AssemblyScript is the lowest-overhead path for TypeScript developers who want smaller WASM than Javy produces (~10-50 KB instead of ~700 KB).

index.ts:

export function express(inputPtr: i32, inputLen: i32): i32 {
// Real genes would read input from memory, compute, and return packed (ptr, len).
return 0;
}

asconfig.json:

{
"targets": {
"release": {
"outFile": "gene.wasm",
"optimize": true,
"runtime": "stub"
}
}
}

Build and submit:

Terminal window
npm install --save-dev assemblyscript
npx asc index.ts --target release
rotifer compile my-as-gene --wasm gene.wasm
rotifer arena submit my-as-gene

A working minimal AssemblyScript source lives in tests/fixtures/polyglot/as-style/source/.


Terminal window
tinygo build -target=wasi -o gene.wasm ./gene.go
rotifer compile my-go-gene --wasm gene.wasm

TinyGo emits a WASI-style module; the IR pipeline accepts it via the WASI ABI. Watch out for TinyGo’s compatibility caveats — most of the Go standard library is supported, but reflection-heavy packages (encoding/json with arbitrary types, text/template, etc.) may not work.


Terminal window
emcc gene.c -O3 -s STANDALONE_WASM=1 -s EXPORTED_FUNCTIONS='["_express"]' -o gene.wasm
rotifer compile my-c-gene --wasm gene.wasm

STANDALONE_WASM=1 is critical — without it Emscripten emits a glue layer that depends on a JavaScript runtime, which the IR sandbox does not provide.


Status: BYO-WASM today, built-in compilation under review

Section titled “Status: BYO-WASM today, built-in compilation under review”
LanguageStatusPath
TypeScript✅ Built-in (auto-detect index.ts)esbuild + Javy/QuickJS
Rust✅ BYO-WASM--wasm target/.../*.wasm
AssemblyScript✅ BYO-WASM--wasm gene.wasm
Go (TinyGo)✅ BYO-WASM--wasm gene.wasm (WASI ABI)
C / C++✅ BYO-WASM--wasm gene.wasm (STANDALONE_WASM)
Zig✅ BYO-WASM--wasm gene.wasm
Python❌ Not viable (Pyodide ~10 MB exceeds WASM fuel budget)

Promoting Rust + AssemblyScript from BYO-WASM to built-in compilation paths is under evaluation. The trigger is genuine community demand — open a GitHub issue or join the Discord if you’d find it useful.


Python’s runtime cost in WASM is incompatible with the per-call fuel budget:

  • Pyodide (full CPython in WASM) is ~10 MB and exhausts the fuel budget on module instantiation alone.
  • MicroPython-WASM (~1 MB) is small enough but lacks most of the standard library and the AI/ML packages that would justify a Python frontend.
  • CPython-WASI (3.12+, ~3 MB) is the most realistic option but is still 4× larger than Javy’s QuickJS.
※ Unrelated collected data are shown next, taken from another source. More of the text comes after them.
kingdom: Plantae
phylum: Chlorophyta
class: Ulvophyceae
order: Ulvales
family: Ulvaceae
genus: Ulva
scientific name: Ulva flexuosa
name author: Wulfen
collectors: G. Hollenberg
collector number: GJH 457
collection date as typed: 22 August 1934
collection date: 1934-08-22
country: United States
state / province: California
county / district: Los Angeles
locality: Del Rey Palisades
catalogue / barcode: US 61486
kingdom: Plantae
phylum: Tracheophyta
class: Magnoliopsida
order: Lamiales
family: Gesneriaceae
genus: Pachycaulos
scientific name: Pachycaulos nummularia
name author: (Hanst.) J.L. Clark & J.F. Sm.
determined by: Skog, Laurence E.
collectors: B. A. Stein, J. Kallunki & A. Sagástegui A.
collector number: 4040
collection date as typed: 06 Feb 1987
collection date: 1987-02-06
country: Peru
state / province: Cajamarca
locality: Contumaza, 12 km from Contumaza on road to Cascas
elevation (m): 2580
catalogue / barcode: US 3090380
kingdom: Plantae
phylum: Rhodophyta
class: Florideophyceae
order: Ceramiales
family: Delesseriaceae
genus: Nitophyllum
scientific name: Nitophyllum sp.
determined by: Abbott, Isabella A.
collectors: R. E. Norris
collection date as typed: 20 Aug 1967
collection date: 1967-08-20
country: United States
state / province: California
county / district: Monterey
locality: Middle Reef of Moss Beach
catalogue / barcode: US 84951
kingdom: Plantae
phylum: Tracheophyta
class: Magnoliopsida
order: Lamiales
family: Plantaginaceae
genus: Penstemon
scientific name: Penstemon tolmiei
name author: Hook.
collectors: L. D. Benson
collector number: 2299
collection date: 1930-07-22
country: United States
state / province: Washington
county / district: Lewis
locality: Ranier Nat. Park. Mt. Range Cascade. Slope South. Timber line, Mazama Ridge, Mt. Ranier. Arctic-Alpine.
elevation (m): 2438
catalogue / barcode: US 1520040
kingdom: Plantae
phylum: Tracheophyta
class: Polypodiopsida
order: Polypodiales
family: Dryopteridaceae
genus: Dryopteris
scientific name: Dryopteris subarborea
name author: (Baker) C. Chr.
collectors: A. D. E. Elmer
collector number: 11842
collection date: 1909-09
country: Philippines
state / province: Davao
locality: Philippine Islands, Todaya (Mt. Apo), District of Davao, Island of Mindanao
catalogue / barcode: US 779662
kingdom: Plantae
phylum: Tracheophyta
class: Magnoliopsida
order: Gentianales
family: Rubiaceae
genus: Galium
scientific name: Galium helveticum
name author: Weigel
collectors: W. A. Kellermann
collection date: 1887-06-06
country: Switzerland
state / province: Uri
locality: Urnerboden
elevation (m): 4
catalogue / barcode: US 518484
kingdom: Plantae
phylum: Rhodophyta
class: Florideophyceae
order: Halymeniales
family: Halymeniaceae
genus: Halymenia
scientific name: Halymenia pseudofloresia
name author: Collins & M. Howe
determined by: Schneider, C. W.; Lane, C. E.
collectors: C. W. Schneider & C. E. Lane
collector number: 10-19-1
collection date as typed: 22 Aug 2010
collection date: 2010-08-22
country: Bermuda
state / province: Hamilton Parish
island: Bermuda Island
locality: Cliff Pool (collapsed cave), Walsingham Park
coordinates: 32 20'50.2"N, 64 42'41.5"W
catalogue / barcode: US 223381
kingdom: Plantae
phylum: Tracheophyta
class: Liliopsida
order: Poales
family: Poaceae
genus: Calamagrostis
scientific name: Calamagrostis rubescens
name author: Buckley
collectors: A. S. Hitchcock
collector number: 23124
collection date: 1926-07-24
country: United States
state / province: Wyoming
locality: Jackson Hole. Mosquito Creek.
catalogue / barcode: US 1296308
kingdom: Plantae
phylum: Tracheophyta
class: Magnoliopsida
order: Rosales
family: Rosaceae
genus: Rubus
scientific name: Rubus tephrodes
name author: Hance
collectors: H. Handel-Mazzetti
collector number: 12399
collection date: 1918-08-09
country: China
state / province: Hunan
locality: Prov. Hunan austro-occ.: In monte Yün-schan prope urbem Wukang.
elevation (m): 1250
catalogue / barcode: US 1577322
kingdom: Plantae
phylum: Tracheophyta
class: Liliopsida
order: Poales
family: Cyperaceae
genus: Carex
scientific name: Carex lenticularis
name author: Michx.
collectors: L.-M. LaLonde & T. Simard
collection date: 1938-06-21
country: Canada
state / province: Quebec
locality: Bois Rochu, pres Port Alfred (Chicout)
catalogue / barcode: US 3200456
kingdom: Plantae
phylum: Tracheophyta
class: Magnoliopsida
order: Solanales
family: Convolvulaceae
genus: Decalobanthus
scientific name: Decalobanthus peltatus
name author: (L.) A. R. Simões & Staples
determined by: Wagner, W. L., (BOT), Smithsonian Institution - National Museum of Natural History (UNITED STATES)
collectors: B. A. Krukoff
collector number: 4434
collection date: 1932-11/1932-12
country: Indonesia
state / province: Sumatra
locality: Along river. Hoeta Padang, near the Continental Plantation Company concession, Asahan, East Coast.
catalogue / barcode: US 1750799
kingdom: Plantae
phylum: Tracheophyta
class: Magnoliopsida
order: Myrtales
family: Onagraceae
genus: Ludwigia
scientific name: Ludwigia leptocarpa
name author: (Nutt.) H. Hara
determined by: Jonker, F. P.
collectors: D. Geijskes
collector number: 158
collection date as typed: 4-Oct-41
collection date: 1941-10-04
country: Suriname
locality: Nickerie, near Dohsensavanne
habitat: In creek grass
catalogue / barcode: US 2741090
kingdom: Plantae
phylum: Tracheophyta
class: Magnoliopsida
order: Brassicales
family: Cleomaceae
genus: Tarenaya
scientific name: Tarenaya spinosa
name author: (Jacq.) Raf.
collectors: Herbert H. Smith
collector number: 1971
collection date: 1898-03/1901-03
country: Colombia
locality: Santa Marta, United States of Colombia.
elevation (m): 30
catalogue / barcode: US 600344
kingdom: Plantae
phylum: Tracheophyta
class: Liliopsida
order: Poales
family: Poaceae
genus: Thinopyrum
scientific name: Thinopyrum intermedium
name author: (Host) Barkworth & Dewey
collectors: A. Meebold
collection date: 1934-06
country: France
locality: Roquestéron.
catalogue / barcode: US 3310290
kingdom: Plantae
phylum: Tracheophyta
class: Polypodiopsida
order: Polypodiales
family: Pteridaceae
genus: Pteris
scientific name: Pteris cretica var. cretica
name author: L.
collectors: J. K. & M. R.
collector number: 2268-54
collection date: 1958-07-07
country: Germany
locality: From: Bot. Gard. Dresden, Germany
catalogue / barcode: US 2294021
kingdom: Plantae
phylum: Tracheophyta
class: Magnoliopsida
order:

More importantly, the libraries that make Python attractive for AI work (PyTorch, NumPy, Transformers) are C/Fortran extensions that cannot be compiled to WASM. A “Python Gene” would only be able to express pure-Python business logic — which TypeScript already covers without the runtime overhead.

For Python-heavy workloads, use a Wrapped Gene instead: declare the gene’s phenotype with a metadata pointer to your existing Python service, and let the Cloud Binding execute it. See Hybrid Gene Guide for the composition pattern.